DMARC published in 'reject' policy, not 'none' or 'quarantine'. This stops attackers spoofing your domain to your own clients. The configuration takes a few weeks of careful work to get right without breaking legitimate mail flow, and it's well worth it.

Sensible mailbox rule auditing. Modern Defender will flag suspicious inbox rules (rules that move messages to RSS Feeds, or auto-forward to external addresses) as soon as they're created. That's how compromises get caught early.

The human controls that matter as much as the technical ones

A culture where clients know to phone the practice to confirm any change of bank details. Not because the practice asked them to in a one-off email two years ago, but because every engagement letter, every signature block, and every payment notification reminds them.

A small habit on the practice side: senior staff don't issue payment instructions by email alone. There's always a second channel - a phone call, a portal upload, a confirmation message.

A clear internal process for staff to escalate anything that feels off. The junior who calls a partner to say 'this email looks weird' is doing more for security than any product. Reward that, not punish it.

When something does go wrong

The first 24 hours matter most. The compromised mailbox should be isolated immediately, the session tokens revoked, the password reset, MFA reset, and all inbox rules audited. Defender's investigation tools will surface most of what was done.

Then the client communication needs to happen quickly. Anyone who received a message from the compromised account during the dwell period should be contacted directly. The temptation to hush it up makes everything worse, both legally and reputationally.

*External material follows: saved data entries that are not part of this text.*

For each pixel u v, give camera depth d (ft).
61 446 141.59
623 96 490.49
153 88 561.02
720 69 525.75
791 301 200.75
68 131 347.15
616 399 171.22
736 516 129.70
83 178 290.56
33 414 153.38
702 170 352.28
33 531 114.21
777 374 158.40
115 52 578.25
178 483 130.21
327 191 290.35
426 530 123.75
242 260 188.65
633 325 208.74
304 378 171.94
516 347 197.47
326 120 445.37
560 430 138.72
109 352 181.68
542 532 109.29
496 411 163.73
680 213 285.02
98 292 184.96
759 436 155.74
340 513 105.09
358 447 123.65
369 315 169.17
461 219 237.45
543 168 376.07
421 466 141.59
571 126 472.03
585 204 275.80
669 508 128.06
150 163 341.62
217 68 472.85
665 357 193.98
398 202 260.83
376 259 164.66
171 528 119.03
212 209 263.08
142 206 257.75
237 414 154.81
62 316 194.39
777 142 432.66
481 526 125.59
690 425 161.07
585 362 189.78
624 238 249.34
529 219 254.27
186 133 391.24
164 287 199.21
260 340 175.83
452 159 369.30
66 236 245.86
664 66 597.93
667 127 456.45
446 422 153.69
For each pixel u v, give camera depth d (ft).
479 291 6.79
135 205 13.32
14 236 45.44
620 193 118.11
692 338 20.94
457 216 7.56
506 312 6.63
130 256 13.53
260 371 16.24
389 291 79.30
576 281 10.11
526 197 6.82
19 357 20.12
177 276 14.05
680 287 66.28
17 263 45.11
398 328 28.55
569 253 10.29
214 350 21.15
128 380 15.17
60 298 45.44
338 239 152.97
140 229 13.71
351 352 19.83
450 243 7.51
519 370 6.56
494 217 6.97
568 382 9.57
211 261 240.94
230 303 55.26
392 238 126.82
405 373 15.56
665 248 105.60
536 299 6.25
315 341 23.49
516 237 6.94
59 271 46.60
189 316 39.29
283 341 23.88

The ICO will care if personal data was accessed during the compromise. Most BEC incidents are reportable. A practice-aware partner will know exactly what evidence to preserve and what conversations to have with the regulator.

What good looks like

A practice where every mailbox has strong MFA, every external email has a clear visual marker, every client knows that bank detail changes don't happen by email, and the impersonation protection in Defender is doing its quiet work in the background.

When attacks come - and they will - they don't land. The technology piece is the smaller half. The culture and habit piece is what makes the difference between an attempted attack and a successful one.

The training that actually changes behaviour

Generic security awareness training doesn't move the needle much on BEC. Role-specific training does. A short briefing for senior partners on the patterns attackers use to impersonate them. A short briefing for client services on the bank details rule and how to handle pushback from a client who insists.

Pair it with a simulated phishing programme that uses realistic templates and provides immediate coaching rather than punishment. Over a year, the click rate drops and the report rate rises. That's the metric to track, not the headline 'training completion' number.